CDS trading volumes have increased for indices and dropped for single names. We relate this to the current market environment, with an intense focus on political/central bank headlines and high correlation between individual names. We expect index volumes to remain high (absolute and relative to single-names) as long as political headlines drive the market.

Trading volumes in sovereign CDS remain stable. Levels in recent quarters have been very stable, and sovereign is the only section of single-name CDS that has seen an increased level of trading compared with Q1 11, unsurprising given the backdrop of the sovereign crisis in Europe.

Trading volumes in single-name corporate and financial CDS are trending lower. Financial CDS trading volumes remained stable until Q1 this year, dropped into Q2 and stayed broadly unchanged over Q3. Trading volumes in corporate CDS have actually been fairly stable over the past four quarters, having experienced a large drop heading into Q4 11.

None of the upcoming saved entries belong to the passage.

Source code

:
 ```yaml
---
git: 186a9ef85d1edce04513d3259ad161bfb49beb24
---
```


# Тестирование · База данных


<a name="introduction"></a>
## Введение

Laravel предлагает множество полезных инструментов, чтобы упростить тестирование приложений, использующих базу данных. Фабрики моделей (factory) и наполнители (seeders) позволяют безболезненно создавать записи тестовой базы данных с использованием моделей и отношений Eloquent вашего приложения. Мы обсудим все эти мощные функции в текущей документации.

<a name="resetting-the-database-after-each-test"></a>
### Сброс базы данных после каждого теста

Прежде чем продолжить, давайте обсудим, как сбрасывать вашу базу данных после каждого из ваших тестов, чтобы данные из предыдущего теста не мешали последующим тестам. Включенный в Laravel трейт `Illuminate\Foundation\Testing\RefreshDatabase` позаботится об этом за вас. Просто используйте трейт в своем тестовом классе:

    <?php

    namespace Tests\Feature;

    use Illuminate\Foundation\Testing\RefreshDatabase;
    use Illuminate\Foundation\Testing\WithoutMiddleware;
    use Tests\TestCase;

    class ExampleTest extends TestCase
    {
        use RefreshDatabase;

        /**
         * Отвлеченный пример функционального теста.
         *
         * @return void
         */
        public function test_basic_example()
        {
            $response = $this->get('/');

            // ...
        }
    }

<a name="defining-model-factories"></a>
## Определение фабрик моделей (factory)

Index trading volumes remain high. In particular, trading volumes in corporate CDS indices (iTraxx Main/Crossover/HiVol) have stayed at a very high level; even higher than the reference level of Q1 11. We find it very telling that, on a relative basis, trading activity in corporate CDS indices has picked up relative to the trading activity in the front month future of SX5E. Trading volumes in financial CDS indices are erratic, but have not seen the same decrease in trading volumes experienced in single-name CDS.

Why is this happening?

Correlation between names in credit indices is very high. One key feature of credit markets is the persistent high realized correlation (chart below). At the tights in the summer of 2011, correlation was low – just north of 40%. As spreads widened towards the end of summer, correlation spiked, reaching 75% in December 2011. Correlation has never retraced to anywhere near mid-2011 levels – in spite of spreads tightening and being range-bound in Q2 12.

High correlation is symptomatic of the current environment. In a market where investors’ ears are, more than ever, finely tuned to the statements of politicians and central banks and the tail outcomes for the market, it makes sense for correlation to be high – at this stage, there should be little distinction between individual names – trading the level of risk premia is the focus.

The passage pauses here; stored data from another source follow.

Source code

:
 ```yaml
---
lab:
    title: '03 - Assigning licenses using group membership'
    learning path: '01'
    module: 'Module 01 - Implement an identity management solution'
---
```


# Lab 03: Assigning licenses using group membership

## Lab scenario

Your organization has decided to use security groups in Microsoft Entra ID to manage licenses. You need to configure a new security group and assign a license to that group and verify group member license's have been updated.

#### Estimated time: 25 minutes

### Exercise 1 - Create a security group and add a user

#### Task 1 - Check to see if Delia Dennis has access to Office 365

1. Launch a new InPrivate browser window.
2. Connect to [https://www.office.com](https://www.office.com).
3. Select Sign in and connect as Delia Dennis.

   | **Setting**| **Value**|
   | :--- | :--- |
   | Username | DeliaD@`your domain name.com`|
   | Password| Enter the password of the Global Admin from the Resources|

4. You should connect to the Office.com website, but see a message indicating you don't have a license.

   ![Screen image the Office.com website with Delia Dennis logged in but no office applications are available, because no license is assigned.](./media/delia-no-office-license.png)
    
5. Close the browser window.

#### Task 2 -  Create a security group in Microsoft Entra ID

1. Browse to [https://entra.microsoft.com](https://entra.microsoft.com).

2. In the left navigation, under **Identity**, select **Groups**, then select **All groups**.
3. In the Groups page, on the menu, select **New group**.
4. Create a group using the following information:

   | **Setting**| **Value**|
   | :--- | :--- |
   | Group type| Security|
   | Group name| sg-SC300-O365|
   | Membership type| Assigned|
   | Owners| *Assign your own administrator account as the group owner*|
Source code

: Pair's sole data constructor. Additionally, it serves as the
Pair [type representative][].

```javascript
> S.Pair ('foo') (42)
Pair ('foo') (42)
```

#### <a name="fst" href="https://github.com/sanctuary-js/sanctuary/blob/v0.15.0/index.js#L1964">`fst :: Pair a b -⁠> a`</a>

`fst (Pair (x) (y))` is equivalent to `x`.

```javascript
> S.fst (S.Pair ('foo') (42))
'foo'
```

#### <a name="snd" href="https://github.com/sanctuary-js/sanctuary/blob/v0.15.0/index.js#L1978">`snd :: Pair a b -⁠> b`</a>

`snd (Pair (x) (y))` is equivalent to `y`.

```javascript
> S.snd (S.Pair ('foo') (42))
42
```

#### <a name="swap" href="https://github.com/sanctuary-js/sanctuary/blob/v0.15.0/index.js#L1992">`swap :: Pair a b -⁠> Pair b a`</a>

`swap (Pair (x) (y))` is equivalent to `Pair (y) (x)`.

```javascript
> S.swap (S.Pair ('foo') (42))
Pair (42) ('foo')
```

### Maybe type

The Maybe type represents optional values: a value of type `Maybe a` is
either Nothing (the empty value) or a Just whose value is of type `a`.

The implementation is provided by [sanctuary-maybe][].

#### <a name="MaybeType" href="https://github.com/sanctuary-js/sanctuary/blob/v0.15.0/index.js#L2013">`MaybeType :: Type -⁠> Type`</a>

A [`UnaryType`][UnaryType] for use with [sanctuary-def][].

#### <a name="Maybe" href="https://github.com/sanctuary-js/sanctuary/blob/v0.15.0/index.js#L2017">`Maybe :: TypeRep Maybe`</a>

It makes sense that single-name trading volumes suffer while index volumes are high/unchanged. In a market with high correlation between names dominated by macro headlines, the need for trading single-name CDS (apart from sovereigns) as opposed to CDS indices is reduced, and this is clearly reflected in the trend in trading volumes shown in Figure 2 and Figure 3.

Trading Volumes In The Future

CDS index trading volumes are likely to remain high – both in absolute terms but also relative to single-name volumes as long as the uncertainty regarding the future for Spain/Italy (for example) remains at the forefront, and in turn the dominant driver of returns remains levels of risk premia.

Only in an environment with more distinction between individual credits – in a recession with reduced systemic fears, say, we would expect to see single-name trading volumes increase as hedging of individual exposures becomes more relevant.

So while the technical flows on the 2005-08 period maintained by The Great Securitization maintained single-name volumes (via hedging); this time we do not have that ‘hedging’ f tail risk concern since your friendly local central banker has disintermediated it (or at least in his tiny mind he has). The only way single-name CDS will re-emerge is if idiosyncratic risk is every allowed back into our lives and a good old fashioned recession will divide the haves from the have-nots in terms of real cash flow and not just imaginary vendor-financed revenue streams.